Posted: May 12th, 2010
by Cynthia Garcia Quintanilla

You’ll see the tirelessness in my eyes and voice from the ceaseless talking in my head. I would just like to know what its like to not care. I’m the one who’s always from the bottom looking up. Too much despair makes me a very dull person and I am growing sick of wanting, wanting, wanting.

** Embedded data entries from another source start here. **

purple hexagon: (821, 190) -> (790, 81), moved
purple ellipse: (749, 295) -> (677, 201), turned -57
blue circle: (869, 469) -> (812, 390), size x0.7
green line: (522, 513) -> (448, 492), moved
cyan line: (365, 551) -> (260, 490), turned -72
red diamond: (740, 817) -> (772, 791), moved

“I want to get away from here and go down dark,” I asked the man with the drugs in his breast pocket and pills in his pant’s pocket. He pointed out the way to a place where other losers were using his just sold mind pearls. He lead me to a “barn” where the others held lit matches that I needed, laid passed out, drooling and gone dreaming. Once I went in and found an old futon mattress to make my high real, Fredrick slapped me on the bottom like the boys in the locker room congratulating me for the game winning home run. How is there a slap of congratulations due a person who just bought shit for their veins or in the idea that I was making a good choice to take my pills with others, I don’t know, but I did take the pills acting like I was overdue on that home run. I was under the influence and passed out half-naked and stinky under another roof based solely on time.

Unfortunately, I woke up. I went down to the church to cross the yard to get home. It was two days later and I had been to many-colored-places during that nightmare on the futon. My hair was matted with mattress stuffing in it and my face reflected the misery of my life and the destruction of the poor quality pills Fredrick sold me. Still I tramped home to see Father Russo outside weeding the yard, waved to him while cutting through to my weedy yard. It’s not right to trespass, but it saves me a block.

When I arrived I went to the front door although I did not make it being stopped by dizziness and eyes popping. It was here. The For Sale sign, the lock box on the front door, the “No Trespassing” sign with the fine print announcing this house has been seized, or abandoned. I stumbled and swayed thinking I had not been around when they came. Probably fronted by my brother who said he owned it now that he paid the bill and he was authorized to sell it. Or was it the Marshall’s that came, while I was away, not here to stop them, or grab my stuff.

At least it didn’t go to the bank, I thought, as I entered the bedroom window. I knew just how to open it, climbing through it since I was thirteen. I took exactly what I needed, my back pack, and left everything else. I had no where to go except back to Fredrick’s barn where I could not bring valuables knowing that they would get ransacked or stolen. I left most of it behind. What I did not leave was my memories, matches, pipes, the camera and the last of the camera film. Feeling it was dignified to leave proudly out the front door, I did that. I turned my back to the last sight of it and I refused to cry.